WORK ORDER =>
Only one stretch of the data below is wanted: the lines from the one with "Page 6 of 6" through the one with "business of America", repeated exactly.

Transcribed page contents
Segment Open
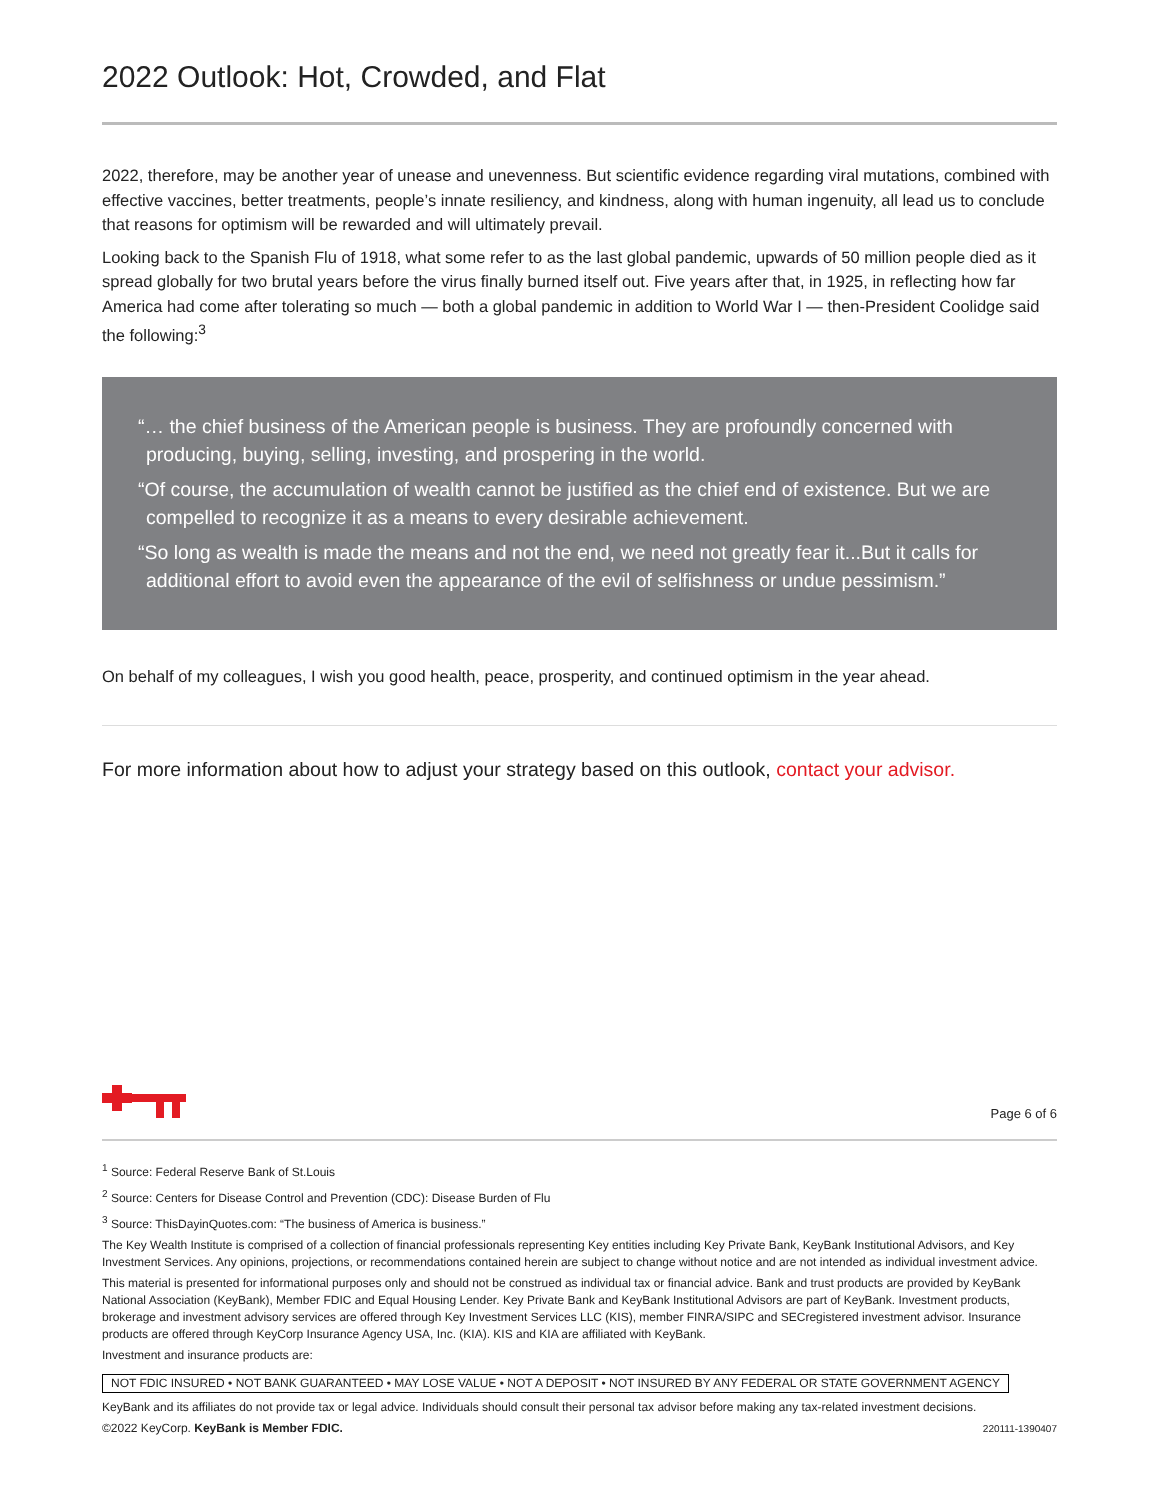2022 Outlook: Hot, Crowded, and Flat
2022, therefore, may be another year of unease and unevenness. But scientific evidence regarding viral mutations, combined with effective vaccines, better treatments, people’s innate resiliency, and kindness, along with human ingenuity, all lead us to conclude that reasons for optimism will be rewarded and will ultimately prevail.
Looking back to the Spanish Flu of 1918, what some refer to as the last global pandemic, upwards of 50 million people died as it spread globally for two brutal years before the virus finally burned itself out. Five years after that, in 1925, in reflecting how far America had come after tolerating so much — both a global pandemic in addition to World War I — then-President Coolidge said the following:<sup>3</sup>
“… the chief business of the American people is business. They are profoundly concerned with producing, buying, selling, investing, and prospering in the world.
“Of course, the accumulation of wealth cannot be justified as the chief end of existence. But we are compelled to recognize it as a means to every desirable achievement.
“So long as wealth is made the means and not the end, we need not greatly fear it...But it calls for additional effort to avoid even the appearance of the evil of selfishness or undue pessimism.”
On behalf of my colleagues, I wish you good health, peace, prosperity, and continued optimism in the year ahead.
For more information about how to adjust your strategy based on this outlook, contact your advisor.
Page 6 of 6
<sup>1</sup> Source: Federal Reserve Bank of St.Louis
<sup>2</sup> Source: Centers for Disease Control and Prevention (CDC): Disease Burden of Flu
<sup>3</sup> Source: ThisDayinQuotes.com: “The business of America is business.”
The Key Wealth Institute is comprised of a collection of financial professionals representing Key entities including Key Private Bank, KeyBank Institutional Advisors, and Key Investment Services. Any opinions, projections, or recommendations contained herein are subject to change without notice and are not intended as individual investment advice.
This material is presented for informational purposes only and should not be construed as individual tax or financial advice. Bank and trust products are provided by KeyBank National Association (KeyBank), Member FDIC and Equal Housing Lender. Key Private Bank and KeyBank Institutional Advisors are part of KeyBank. Investment products, brokerage and investment advisory services are offered through Key Investment Services LLC (KIS), member FINRA/SIPC and SECregistered investment advisor. Insurance products are offered through KeyCorp Insurance Agency USA, Inc. (KIA). KIS and KIA are affiliated with KeyBank.
Investment and insurance products are:
NOT FDIC INSURED • NOT BANK GUARANTEED • MAY LOSE VALUE • NOT A DEPOSIT • NOT INSURED BY ANY FEDERAL OR STATE GOVERNMENT AGENCY
KeyBank and its affiliates do not provide tax or legal advice. Individuals should consult their personal tax advisor before making any tax-related investment decisions.
©2022 KeyCorp. KeyBank is Member FDIC. 220111-1390407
Segment Closed
ANSWER BOX =>
Page 6 of 6
<sup>1</sup> Source: Federal Reserve Bank of St.Louis
<sup>2</sup> Source: Centers for Disease Control and Prevention (CDC): Disease Burden of Flu
<sup>3</sup> Source: ThisDayinQuotes.com: “The business of America is business.”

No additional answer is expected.